» Reading text
Re: [DISCUSS] Flink client api enhancement for downstream project

Stephan Ewen Thu, 14 Feb 2019 04:44:00 -0800

Nice that this discussion is happening.

In the FLIP, we could also revisit the entire role of the environments
again.


Initially, the idea was:
  - the environments take care of the specific setup for standalone (no
setup needed), yarn, mesos, etc.
  - the session ones have control over the session. The environment holds
the session client.
  - running a job gives a "control" object for that job. That behavior is
the same in all environments.

The actual implementation diverged quite a bit from that. Happy to see a
discussion about straitening this out a bit more.


On Tue, Feb 12, 2019 at 4:58 AM Jeff Zhang <[email protected]> wrote:

> Hi folks,
>
> Sorry for late response, It seems we reach consensus on this, I will create
> FLIP for this with more detailed design
>
>
> Thomas Weise <[email protected]> 于2018年12月21日周五 上午11:43写道：
>
> > Great to see this discussion seeded! The problems you face with the
> > Zeppelin integration are also affecting other downstream projects, like
> > Beam.

(Extracted records)

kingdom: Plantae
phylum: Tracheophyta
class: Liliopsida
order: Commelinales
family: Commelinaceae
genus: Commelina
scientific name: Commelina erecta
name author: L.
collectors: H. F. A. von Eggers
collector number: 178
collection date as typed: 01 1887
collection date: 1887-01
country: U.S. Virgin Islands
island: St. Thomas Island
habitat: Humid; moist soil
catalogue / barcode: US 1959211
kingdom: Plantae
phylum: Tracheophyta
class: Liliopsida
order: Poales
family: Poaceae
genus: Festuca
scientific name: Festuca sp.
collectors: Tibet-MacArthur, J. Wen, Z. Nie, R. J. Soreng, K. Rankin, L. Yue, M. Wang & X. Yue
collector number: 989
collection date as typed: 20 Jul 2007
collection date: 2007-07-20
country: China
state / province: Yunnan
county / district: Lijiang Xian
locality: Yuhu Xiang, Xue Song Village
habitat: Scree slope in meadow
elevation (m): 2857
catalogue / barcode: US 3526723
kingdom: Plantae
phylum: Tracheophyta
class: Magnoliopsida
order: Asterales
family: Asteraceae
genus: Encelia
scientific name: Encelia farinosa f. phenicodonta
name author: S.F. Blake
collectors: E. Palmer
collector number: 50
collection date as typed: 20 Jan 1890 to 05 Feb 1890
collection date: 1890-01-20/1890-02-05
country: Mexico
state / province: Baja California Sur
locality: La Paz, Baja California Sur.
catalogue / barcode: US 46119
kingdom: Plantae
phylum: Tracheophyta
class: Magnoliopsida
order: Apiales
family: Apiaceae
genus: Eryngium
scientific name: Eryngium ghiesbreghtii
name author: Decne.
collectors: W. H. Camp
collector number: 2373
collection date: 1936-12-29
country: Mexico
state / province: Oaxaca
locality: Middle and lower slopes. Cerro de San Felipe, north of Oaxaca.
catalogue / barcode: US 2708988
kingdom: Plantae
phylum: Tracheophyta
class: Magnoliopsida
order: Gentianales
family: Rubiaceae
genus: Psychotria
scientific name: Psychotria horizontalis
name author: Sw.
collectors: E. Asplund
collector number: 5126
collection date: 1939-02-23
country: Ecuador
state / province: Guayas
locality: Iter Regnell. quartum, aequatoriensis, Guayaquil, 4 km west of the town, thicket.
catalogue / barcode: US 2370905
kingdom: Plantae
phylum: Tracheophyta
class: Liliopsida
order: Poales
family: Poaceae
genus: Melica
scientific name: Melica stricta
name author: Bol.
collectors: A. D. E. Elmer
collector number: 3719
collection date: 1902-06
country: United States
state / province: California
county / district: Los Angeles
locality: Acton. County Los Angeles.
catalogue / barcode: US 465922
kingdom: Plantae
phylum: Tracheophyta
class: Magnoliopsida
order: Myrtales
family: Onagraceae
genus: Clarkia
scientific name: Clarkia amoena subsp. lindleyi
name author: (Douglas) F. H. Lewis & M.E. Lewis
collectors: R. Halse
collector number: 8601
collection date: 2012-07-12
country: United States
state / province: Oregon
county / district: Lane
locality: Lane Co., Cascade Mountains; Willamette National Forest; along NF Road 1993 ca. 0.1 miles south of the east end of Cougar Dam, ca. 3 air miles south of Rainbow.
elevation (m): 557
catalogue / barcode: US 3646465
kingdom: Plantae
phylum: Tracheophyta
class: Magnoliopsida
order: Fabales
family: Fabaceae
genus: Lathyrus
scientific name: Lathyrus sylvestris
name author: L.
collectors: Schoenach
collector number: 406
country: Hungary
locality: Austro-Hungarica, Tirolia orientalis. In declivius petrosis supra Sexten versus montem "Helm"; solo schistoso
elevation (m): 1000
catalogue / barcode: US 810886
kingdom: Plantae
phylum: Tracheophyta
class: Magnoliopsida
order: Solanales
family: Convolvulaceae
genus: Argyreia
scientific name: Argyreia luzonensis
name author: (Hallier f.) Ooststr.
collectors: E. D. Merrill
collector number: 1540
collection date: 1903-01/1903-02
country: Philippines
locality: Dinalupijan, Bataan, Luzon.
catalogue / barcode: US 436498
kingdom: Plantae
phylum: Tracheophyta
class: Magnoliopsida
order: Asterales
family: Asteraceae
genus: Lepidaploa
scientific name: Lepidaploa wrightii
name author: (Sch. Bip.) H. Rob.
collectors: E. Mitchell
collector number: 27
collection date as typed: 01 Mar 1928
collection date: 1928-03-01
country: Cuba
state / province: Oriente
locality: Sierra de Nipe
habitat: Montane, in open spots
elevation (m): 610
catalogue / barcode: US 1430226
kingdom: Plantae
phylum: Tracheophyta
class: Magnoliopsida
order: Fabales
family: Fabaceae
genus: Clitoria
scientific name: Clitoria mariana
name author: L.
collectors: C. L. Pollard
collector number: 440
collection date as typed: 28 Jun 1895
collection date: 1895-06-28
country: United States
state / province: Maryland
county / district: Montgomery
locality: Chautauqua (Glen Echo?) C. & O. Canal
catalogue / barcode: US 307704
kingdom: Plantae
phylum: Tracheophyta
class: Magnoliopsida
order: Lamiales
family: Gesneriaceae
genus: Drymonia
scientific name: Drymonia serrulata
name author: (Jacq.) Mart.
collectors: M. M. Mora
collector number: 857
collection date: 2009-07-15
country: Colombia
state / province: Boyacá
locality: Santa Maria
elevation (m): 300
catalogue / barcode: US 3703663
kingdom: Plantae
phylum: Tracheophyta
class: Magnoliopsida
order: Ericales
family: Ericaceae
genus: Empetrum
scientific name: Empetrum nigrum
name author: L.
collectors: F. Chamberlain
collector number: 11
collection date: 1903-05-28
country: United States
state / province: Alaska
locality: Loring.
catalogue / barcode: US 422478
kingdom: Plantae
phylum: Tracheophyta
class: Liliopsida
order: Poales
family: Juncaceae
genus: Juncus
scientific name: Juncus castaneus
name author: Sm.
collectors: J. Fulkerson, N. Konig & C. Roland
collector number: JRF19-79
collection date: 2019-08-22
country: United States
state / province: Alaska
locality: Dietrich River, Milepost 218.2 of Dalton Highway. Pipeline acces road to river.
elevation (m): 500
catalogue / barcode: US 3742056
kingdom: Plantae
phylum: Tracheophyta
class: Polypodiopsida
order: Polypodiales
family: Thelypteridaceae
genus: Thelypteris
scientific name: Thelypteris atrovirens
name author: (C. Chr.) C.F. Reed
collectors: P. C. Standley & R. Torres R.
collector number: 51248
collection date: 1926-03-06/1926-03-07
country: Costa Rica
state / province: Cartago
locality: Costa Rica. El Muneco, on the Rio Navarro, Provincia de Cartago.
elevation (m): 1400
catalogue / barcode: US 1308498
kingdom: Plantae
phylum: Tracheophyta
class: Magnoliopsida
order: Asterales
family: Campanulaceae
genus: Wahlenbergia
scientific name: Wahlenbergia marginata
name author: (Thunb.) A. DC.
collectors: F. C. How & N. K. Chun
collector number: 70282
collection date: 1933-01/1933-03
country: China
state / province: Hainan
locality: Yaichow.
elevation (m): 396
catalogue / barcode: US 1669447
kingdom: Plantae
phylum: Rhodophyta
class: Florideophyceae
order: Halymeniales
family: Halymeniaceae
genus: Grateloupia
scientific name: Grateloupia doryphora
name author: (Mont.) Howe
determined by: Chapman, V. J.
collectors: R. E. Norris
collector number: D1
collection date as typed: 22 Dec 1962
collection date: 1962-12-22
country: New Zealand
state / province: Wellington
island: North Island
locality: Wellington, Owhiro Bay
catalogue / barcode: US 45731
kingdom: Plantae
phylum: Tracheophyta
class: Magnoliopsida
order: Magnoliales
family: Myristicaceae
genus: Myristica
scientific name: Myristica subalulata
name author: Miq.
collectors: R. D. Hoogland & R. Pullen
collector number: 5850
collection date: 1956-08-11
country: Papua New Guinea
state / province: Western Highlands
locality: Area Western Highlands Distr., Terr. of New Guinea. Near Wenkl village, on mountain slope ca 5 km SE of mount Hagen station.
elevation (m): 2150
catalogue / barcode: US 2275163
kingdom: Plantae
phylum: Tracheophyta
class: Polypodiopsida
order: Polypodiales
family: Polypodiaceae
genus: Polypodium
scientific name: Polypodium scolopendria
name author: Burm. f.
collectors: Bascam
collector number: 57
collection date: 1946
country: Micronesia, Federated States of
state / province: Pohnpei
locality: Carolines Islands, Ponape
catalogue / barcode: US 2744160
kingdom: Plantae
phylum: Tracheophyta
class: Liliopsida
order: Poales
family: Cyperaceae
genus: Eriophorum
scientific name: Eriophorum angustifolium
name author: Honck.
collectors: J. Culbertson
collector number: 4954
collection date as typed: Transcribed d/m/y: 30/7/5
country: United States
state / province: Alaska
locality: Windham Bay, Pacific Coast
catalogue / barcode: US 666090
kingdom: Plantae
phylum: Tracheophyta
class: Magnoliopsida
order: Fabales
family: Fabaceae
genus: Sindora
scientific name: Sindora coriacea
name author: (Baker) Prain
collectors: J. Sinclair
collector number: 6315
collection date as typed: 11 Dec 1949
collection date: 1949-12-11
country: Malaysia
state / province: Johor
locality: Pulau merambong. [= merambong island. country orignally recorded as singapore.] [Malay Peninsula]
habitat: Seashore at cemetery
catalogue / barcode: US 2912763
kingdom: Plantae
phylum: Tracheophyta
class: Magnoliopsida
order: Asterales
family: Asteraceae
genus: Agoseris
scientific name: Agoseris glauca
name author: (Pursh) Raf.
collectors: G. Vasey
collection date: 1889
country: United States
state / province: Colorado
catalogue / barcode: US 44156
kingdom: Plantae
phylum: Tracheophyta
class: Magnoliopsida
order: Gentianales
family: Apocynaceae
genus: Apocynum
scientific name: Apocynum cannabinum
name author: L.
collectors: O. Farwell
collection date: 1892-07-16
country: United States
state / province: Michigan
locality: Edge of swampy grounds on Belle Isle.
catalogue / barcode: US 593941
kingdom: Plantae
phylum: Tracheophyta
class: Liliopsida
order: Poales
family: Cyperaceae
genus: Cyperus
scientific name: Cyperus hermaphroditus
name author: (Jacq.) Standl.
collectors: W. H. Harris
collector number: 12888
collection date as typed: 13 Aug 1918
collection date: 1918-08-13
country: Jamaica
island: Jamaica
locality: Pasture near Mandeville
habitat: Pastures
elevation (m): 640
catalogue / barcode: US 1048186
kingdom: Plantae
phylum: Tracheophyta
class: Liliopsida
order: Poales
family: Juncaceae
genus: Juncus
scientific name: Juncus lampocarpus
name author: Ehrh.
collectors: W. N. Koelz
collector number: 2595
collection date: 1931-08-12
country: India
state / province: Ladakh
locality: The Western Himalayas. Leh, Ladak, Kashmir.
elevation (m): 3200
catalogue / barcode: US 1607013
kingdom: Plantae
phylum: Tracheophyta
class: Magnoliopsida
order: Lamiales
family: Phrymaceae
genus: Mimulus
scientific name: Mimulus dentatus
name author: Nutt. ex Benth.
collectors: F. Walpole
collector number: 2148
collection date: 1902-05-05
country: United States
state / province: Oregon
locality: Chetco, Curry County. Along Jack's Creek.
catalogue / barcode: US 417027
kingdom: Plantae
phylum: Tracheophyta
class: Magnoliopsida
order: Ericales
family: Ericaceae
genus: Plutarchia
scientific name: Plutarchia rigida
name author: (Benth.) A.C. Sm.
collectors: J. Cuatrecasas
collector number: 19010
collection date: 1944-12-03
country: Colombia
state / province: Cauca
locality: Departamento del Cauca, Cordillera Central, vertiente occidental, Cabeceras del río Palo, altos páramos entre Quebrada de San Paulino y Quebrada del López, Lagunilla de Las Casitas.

» Task description
Write out the Flink client API thread word for word from "Stephan Ewen Thu, 14" to "the session client.".

» Task output
Stephan Ewen Thu, 14 Feb 2019 04:44:00 -0800

Nice that this discussion is happening.

In the FLIP, we could also revisit the entire role of the environments
again.


Initially, the idea was:
  - the environments take care of the specific setup for standalone (no
setup needed), yarn, mesos, etc.
  - the session ones have control over the session. The environment holds
the session client.